How to Make an A-10 at Home: An Air Force Site Will Allow Users to Download 3D Printable Planes

A 3D model of an F-16 Fighting Falcon that the Air Force plans to publish on its redesigned homepage in October is shown at a Defense Media Activity webinar on September 2, 2021. (Matthew Lumbatis / Defense Media Activity)

A redesigned Air Force website will soon allow users to bring detailed models of “Warthogs” A-10s, F-16 Fighter Falcons and other U.S. military aircraft to their own homes, both virtually and physically.

A handful of computer-rendered military aircraft models will be available for augmented reality viewing on smartphones or mobile devices. Users will also be able to download files from the site for use in 3D printing.

The expected release of the new feature comes amid the intensive use the military uses of computer models for virtual reality, augmented reality and 3D printing in areas such as pilot training and equipment maintenance. For example, some spare parts and special tools have been printed in 3D.

Capabilities are scheduled to be released on October 1 in a new version of the Air Force website www.af.mil, Master Sgt. Dan DeCook, of the Air Force’s public web team, said at a webinar. It will be rolled out to other service locations over the next few weeks.

“That’s a huge thing,” DeCook said. “It’s much more complicated than other parts of the site.”

An F-16 Fighting Falcon model was printed from a file the Air Force plans to post on its website in October.

An F-16 Fighting Falcon model was printed from a file the Air Force plans to post on its website in October. (Matthew Lumbatis / Defense Media Activity)

A computer-rendered model of an A-10C Thunderbolt II, affectionately known as

A computer-rendered model of an A-10C Thunderbolt II, affectionately known as the “Warthog,” is shown on a sample page on the redesigned Air Force website. (Defense media activity)

The 3D graphics that will be hosted on the af.mil site will be good enough for public affairs use, but not for printing spare parts or the like, an official said at the webinar posted online this week.

Although the site is expected to launch with 10 models, the library will continue to expand, officials said.

“Finally, we will have all of our aircraft available,” DeCook said.

Part of the complexity, he said, is that detailed representations of the computer, which can be viewed from any angle, take up more memory than other multimedia elements.

The webinar was one of the recent sessions that showed several new features in the Air Force Public Information Management System sites of the U.S. Defense Forces Media Activity. The system hosts many of the military’s public websites.

The augmented reality option, which will allow viewers to see the plane as if it were right in front of them, will only work on mobile devices, said Elexus Parra, host of the webinar.
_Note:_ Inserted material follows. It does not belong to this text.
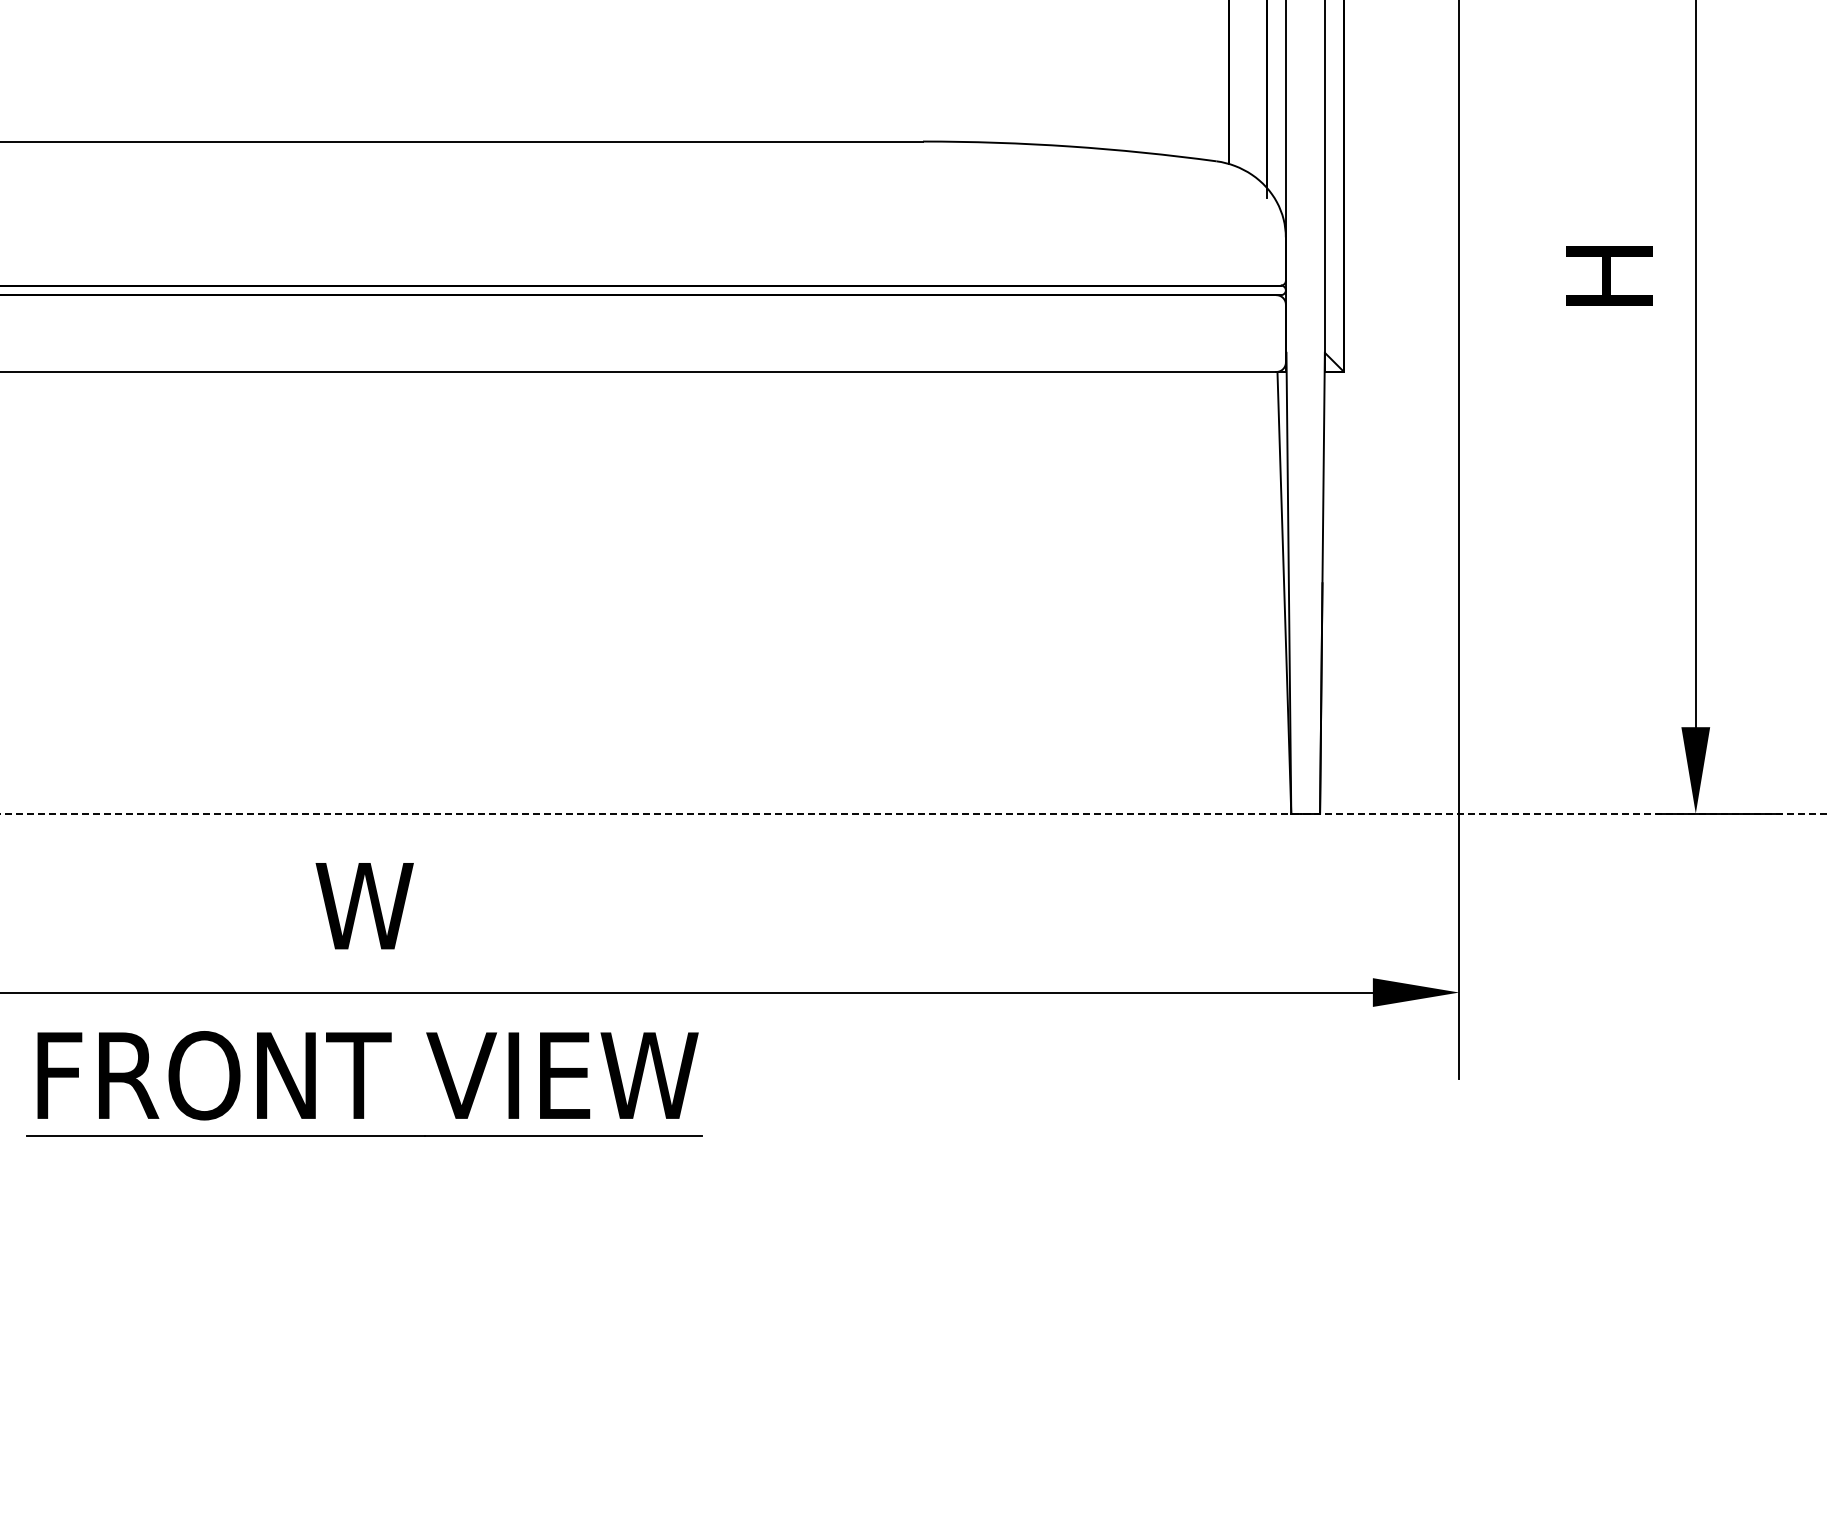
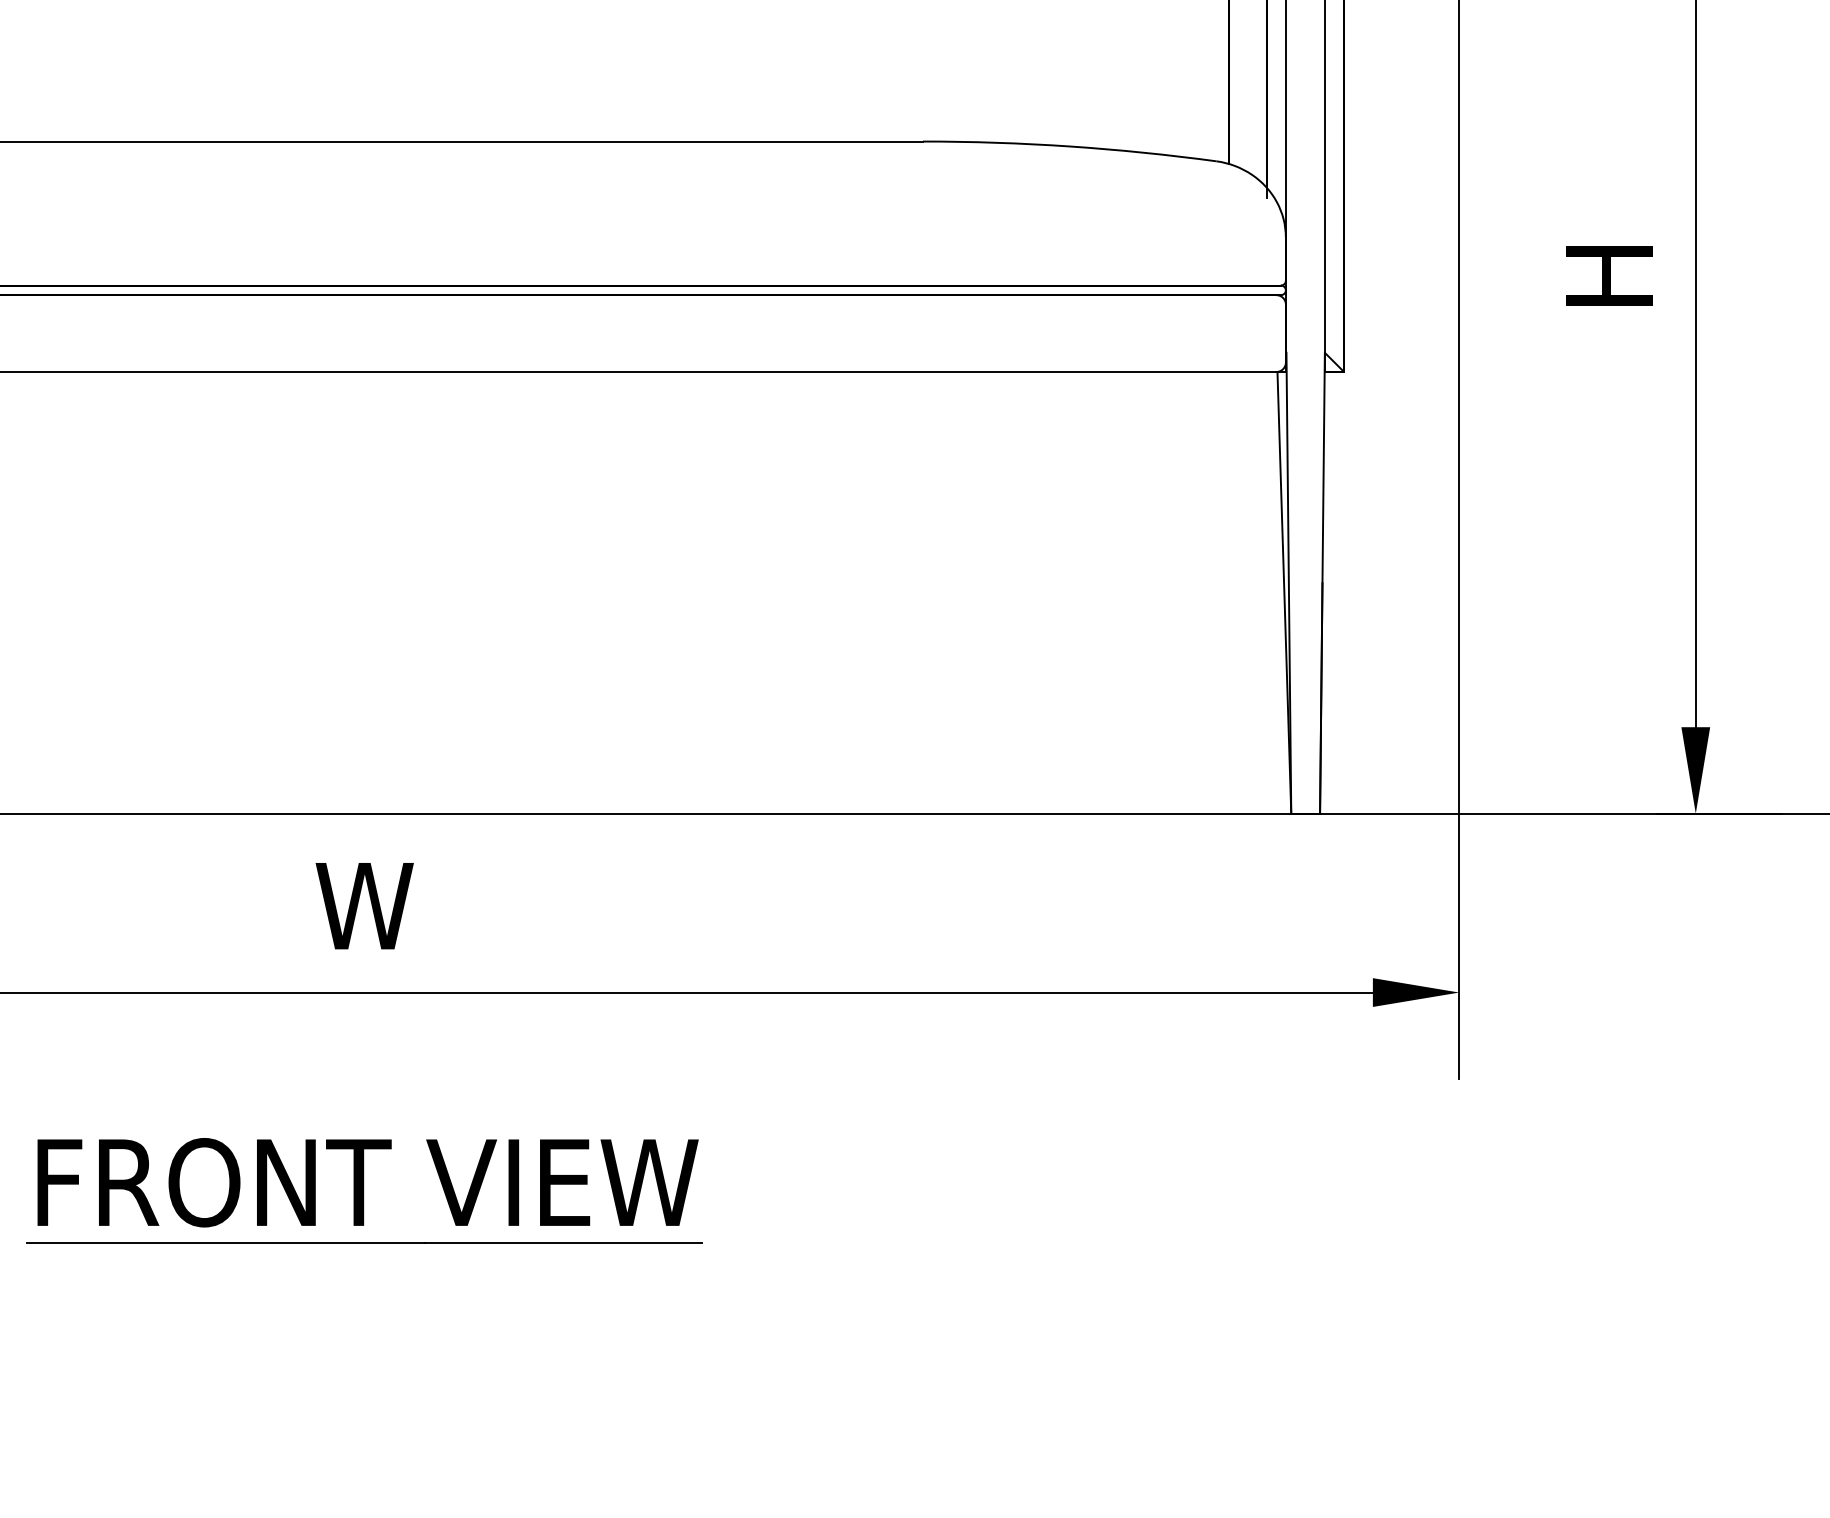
line at (915, 813): dashed -> solid
part at (364, 1083) position: (364, 1083) -> (364, 1190)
On most 3D models, the computer program will allow you to enter various scales depending on the size and capabilities of the printer.

At the Goodfellow Air Force base in Texas, instructors began “moving away from PowerPoint slides” and two-dimensional drawings of military equipment in favor of 3D models to help train intelligence analysts. images to recognize them from various angles, according to the 315th Air Force Training Squadron. in a statement earlier this year.

NASA has already made available on one of its websites 3D printable versions of spacecraft, lunar landing sites and extraterrestrial terrain.


author shot in the head

Garland of Chad

Chad is a Marine Corps veteran who covers the U.S. Army in the Middle East, Afghanistan, and sometimes elsewhere for Stars and Stripes. A native of Illinois who has been reported by news in Washington, DC, Arizona, Oregon, and California, he is a former student of the Defense Language Institute, the University of Illinois at Urbana-Champaign, and Arizona State University.